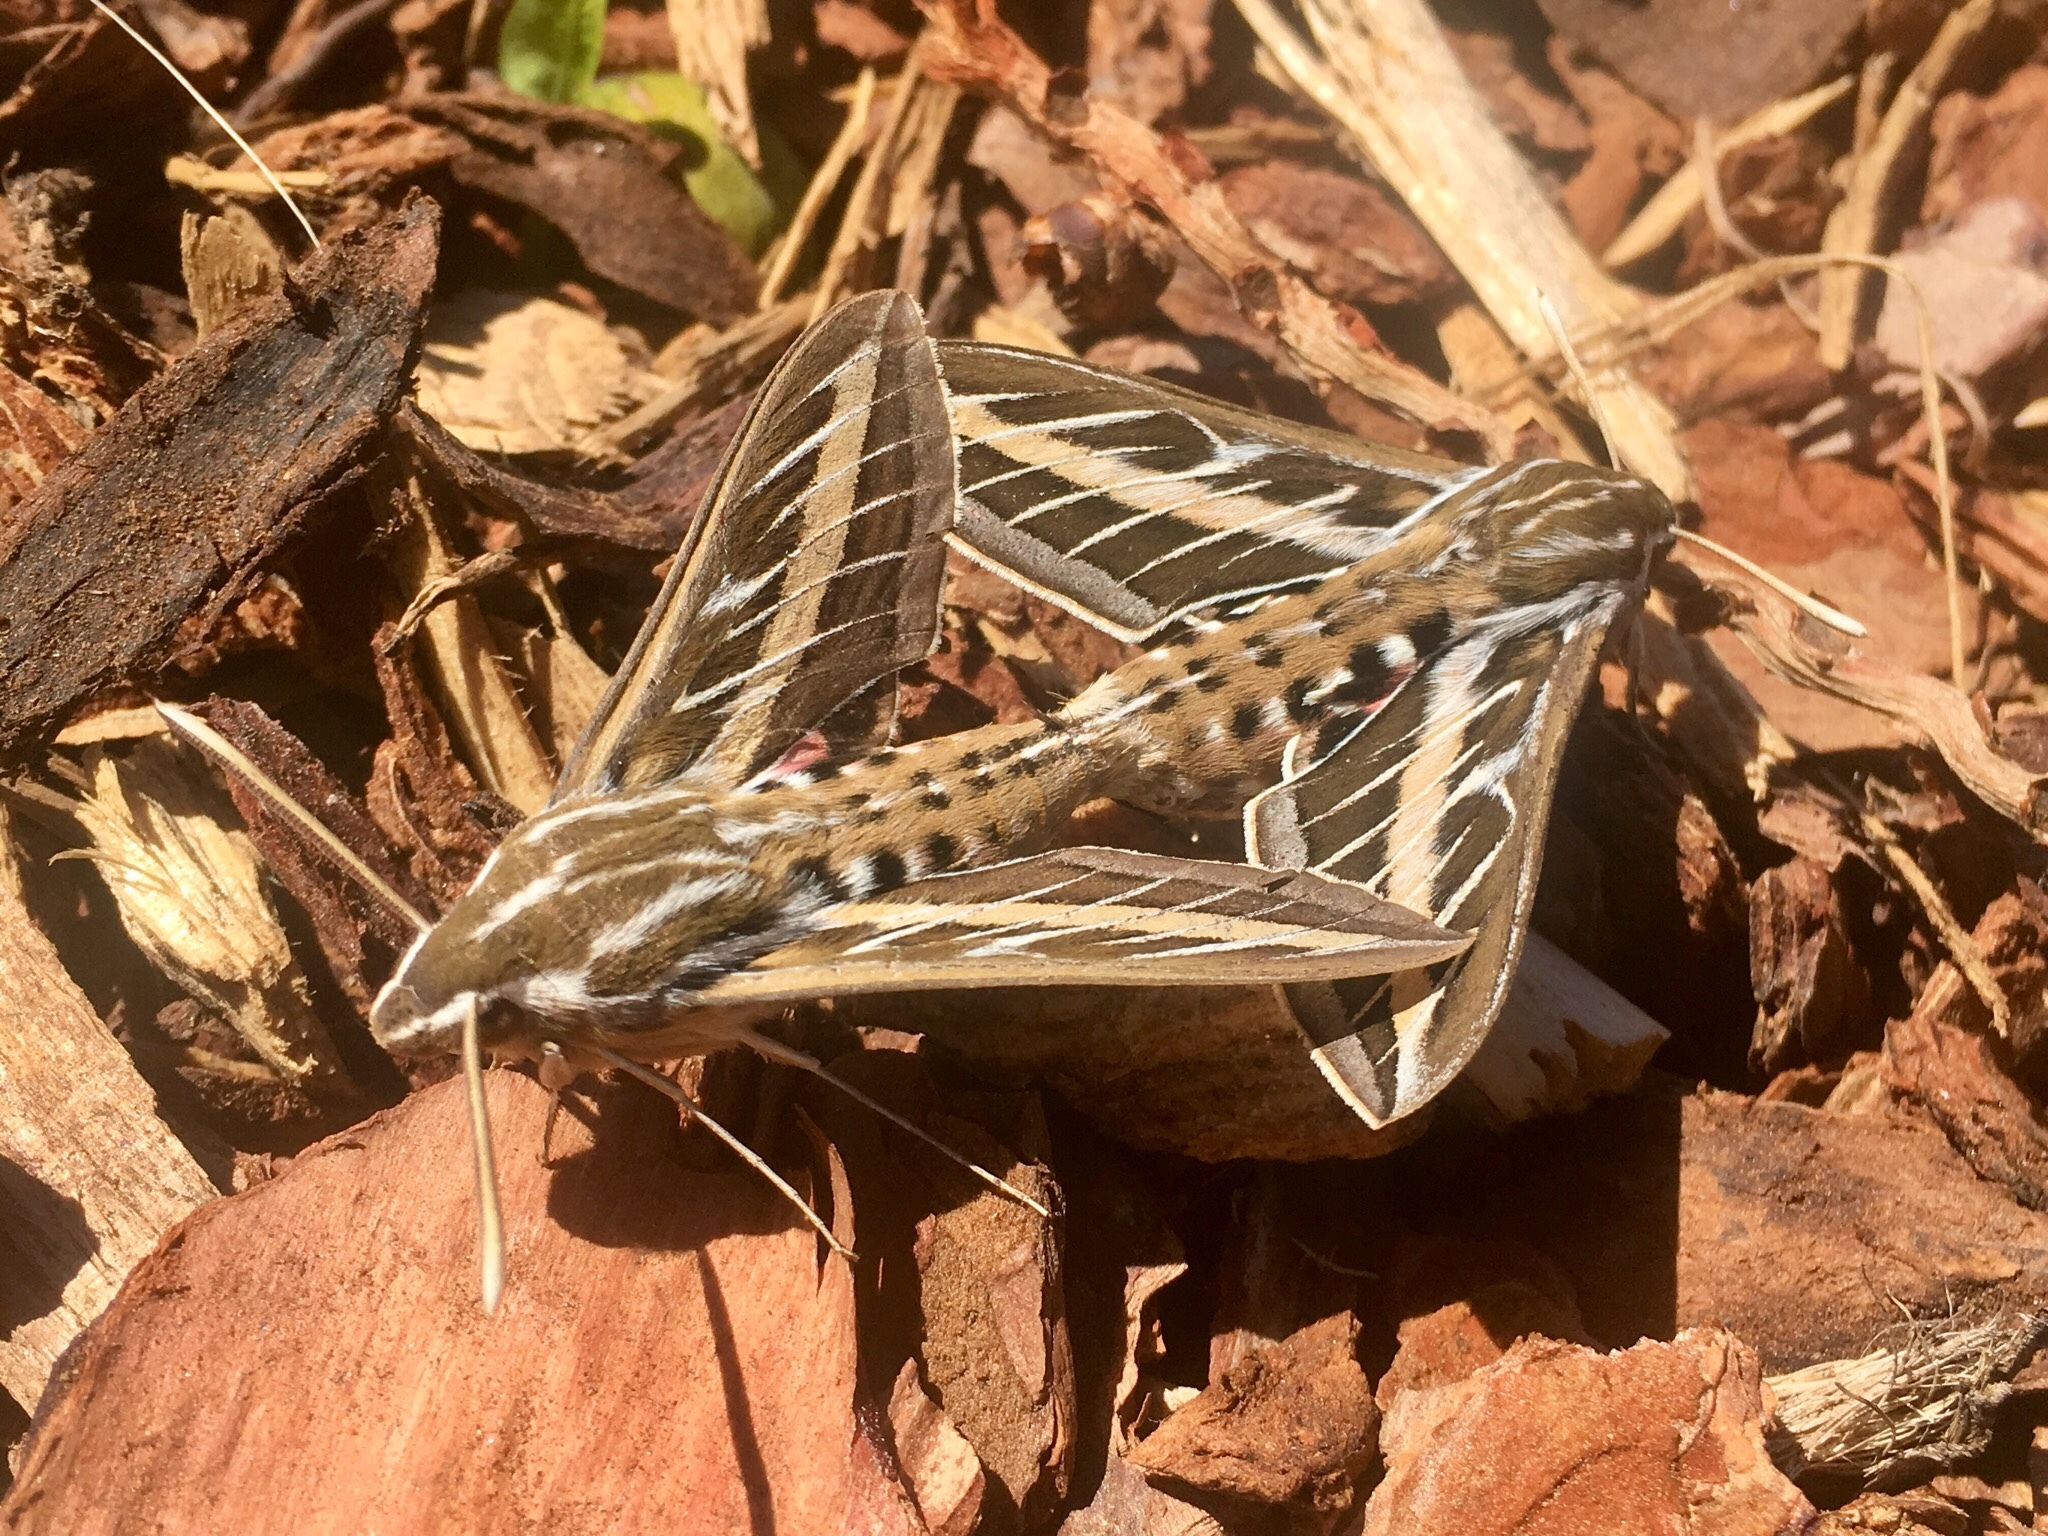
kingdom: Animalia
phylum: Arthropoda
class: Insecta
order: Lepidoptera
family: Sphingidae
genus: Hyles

========

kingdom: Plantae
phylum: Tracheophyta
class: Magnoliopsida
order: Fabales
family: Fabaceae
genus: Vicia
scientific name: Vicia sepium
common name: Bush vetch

========

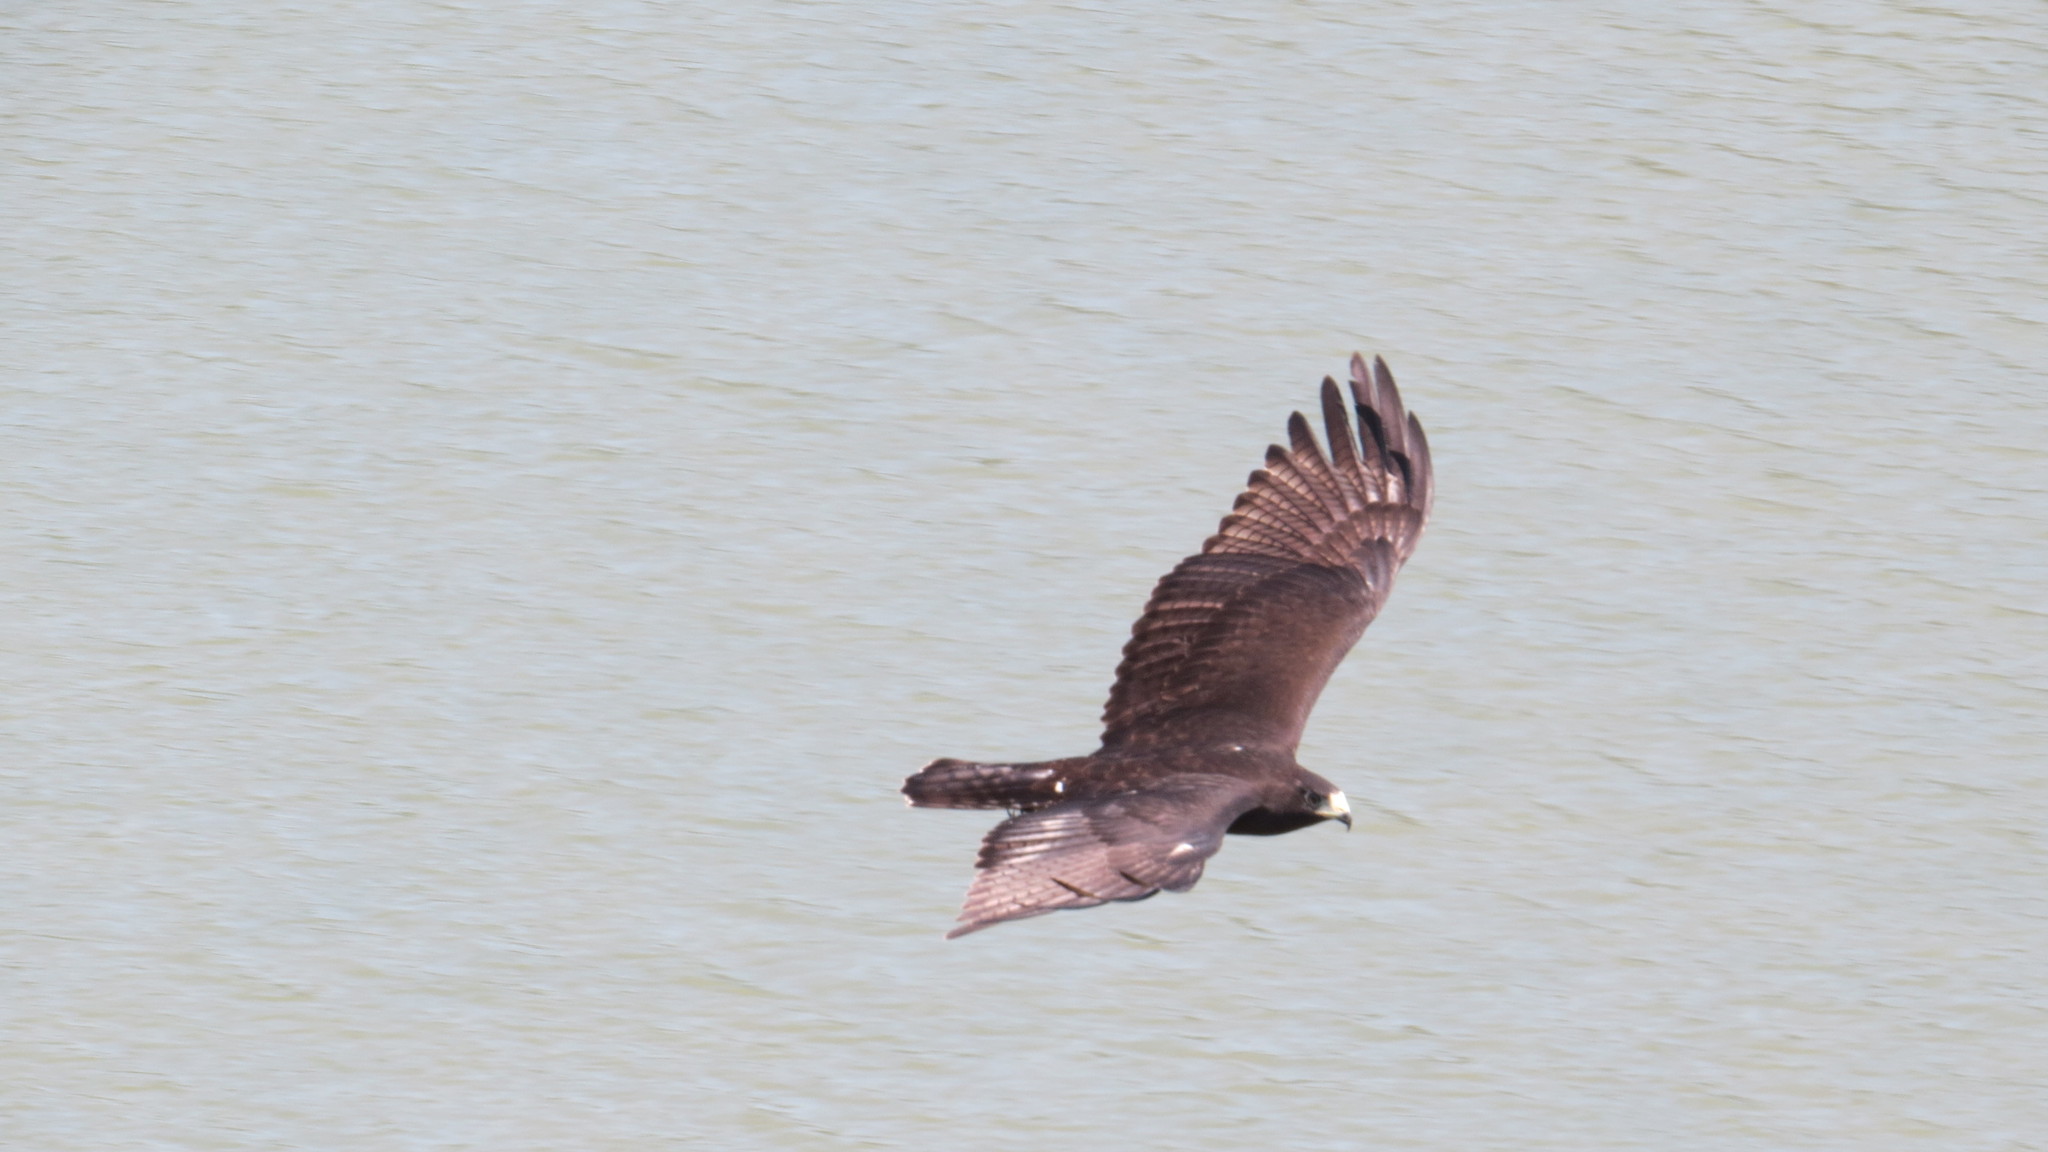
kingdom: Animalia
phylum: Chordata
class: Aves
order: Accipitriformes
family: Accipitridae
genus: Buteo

========

> [Enunciado da tarefa]: Reescreva em forma de tabela Markdown as linhas dos registros da linha que contém "phylum: Tracheophyta" até a linha que contém "scientific name: Vicia sepium", ambas incluídas, com as colunas Número e Linha. Deixe de fora as linhas em branco.

> [Resposta correta]:
| Número | Linha |
|---|---|
| 1 | phylum: Tracheophyta |
| 2 | class: Magnoliopsida |
| 3 | order: Fabales |
| 4 | family: Fabaceae |
| 5 | genus: Vicia |
| 6 | scientific name: Vicia sepium |